Innovative Approach: Blocking Fuel Intake Reverses Pancreatic Tumor Environment for Better Treatment Outcomes

Cancer development does not occur in isolation; tumors interact dynamically with their surrounding microenvironment, which includes immune cells, connective tissue, blood vessels, and a matrix of proteins and carbohydrates that provide structural support. Recent research highlights how pancreatic ductal adenocarcinoma (PDAC) cells exploit this environment to fuel their growth through a process called macropinocytosis, where they scavenge nutrients from the extracellular matrix. This activity results in a stiffer connective tissue and impedes immune cell infiltration, contributing to resistance against therapies.

A groundbreaking study by the Sanford Burnham Prebys Cancer Center, published in Cancer Cell on July 24, 2025, reveals that inhibiting macropinocytosis can dramatically alter the tumor microenvironment. By blocking this cellular scavenging, the surrounding stroma becomes less fibrous, blood vessels expand, and immune cells such as CD4+ and CD8+ T lymphocytes gain better access to the tumor site. These modifications significantly improve the efficacy of immunotherapy and chemotherapy in mouse models of PDAC.

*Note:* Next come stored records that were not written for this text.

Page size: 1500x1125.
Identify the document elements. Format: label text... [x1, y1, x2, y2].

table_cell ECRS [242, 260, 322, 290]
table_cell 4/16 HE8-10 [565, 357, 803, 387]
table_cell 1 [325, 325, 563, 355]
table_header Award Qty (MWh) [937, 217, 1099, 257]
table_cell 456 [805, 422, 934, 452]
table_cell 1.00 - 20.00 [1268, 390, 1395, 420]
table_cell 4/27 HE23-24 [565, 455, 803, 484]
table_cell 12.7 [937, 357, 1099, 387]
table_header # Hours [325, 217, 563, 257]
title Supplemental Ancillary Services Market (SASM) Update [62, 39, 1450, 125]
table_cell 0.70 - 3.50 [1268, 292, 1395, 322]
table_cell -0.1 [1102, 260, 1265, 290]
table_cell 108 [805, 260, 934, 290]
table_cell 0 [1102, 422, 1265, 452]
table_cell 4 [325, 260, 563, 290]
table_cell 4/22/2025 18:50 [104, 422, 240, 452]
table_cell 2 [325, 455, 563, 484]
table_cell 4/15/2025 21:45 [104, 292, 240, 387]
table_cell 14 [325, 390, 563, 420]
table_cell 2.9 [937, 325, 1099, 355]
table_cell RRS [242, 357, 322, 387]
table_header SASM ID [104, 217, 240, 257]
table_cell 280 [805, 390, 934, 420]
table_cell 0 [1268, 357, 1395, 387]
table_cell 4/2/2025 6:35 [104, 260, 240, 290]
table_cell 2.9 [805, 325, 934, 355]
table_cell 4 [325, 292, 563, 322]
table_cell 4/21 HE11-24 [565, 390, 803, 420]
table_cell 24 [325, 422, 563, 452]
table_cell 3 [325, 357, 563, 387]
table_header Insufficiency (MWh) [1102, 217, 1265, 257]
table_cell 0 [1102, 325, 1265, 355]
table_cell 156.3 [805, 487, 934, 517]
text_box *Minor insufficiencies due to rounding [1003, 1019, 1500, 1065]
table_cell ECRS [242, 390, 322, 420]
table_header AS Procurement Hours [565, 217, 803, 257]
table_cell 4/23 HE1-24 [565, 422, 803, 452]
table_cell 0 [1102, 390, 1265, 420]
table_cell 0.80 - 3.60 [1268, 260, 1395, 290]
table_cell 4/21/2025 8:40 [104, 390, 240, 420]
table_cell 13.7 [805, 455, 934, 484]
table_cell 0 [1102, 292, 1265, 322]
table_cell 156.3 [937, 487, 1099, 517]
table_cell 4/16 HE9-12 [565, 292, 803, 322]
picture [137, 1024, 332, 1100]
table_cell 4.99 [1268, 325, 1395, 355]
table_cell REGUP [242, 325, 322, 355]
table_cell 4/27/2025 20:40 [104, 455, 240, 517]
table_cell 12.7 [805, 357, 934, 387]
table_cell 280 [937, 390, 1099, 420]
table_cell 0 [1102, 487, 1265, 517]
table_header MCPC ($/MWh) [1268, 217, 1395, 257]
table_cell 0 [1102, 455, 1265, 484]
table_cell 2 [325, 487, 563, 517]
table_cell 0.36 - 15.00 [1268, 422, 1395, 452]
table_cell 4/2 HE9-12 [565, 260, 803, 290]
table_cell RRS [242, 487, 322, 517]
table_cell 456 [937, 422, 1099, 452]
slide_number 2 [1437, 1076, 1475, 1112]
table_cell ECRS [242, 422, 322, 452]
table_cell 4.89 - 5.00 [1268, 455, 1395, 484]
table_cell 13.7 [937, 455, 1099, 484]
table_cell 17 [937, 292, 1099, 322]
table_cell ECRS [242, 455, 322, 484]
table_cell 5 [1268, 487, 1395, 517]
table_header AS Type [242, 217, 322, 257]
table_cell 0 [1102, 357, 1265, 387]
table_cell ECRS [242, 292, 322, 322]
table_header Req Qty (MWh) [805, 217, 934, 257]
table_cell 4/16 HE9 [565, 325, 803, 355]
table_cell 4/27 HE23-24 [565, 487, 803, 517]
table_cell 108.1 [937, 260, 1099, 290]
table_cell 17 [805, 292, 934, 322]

The researchers observed that fibroblasts present in the microenvironment, which normally produce extracellular matrix components, are coerced into a tumor-supportive subtype known as cancer-associated fibroblasts (CAFs). These CAFs support tumor growth by supplying metabolites and growth signals. Notably, inhibiting macropinocytosis stressed these CAFs metabolically, leading to a shift from a myofibroblast subtype—responsible for tissue stiffness—to an inflammatory subtype that fosters immune activation.

Further experiments demonstrated that combining a macropinocytosis inhibitor, EIPA, with immune checkpoint blockade (anti-PD-1 antibodies) or chemotherapy (gemcitabine) significantly suppressed tumor growth and metastasis, notably reducing lung micrometastases. This approach enhances immune infiltration and drug delivery, offering a promising therapeutic strategy for pancreatic cancer, which remains a leading cause of cancer-related deaths despite accounting for only a small percentage of cases.

Ongoing research aims to refine this strategy, with the goal of transforming the tumor microenvironment into one more receptive to existing therapies and improving outcomes for patients with pancreatic and other metabolically dependent cancers.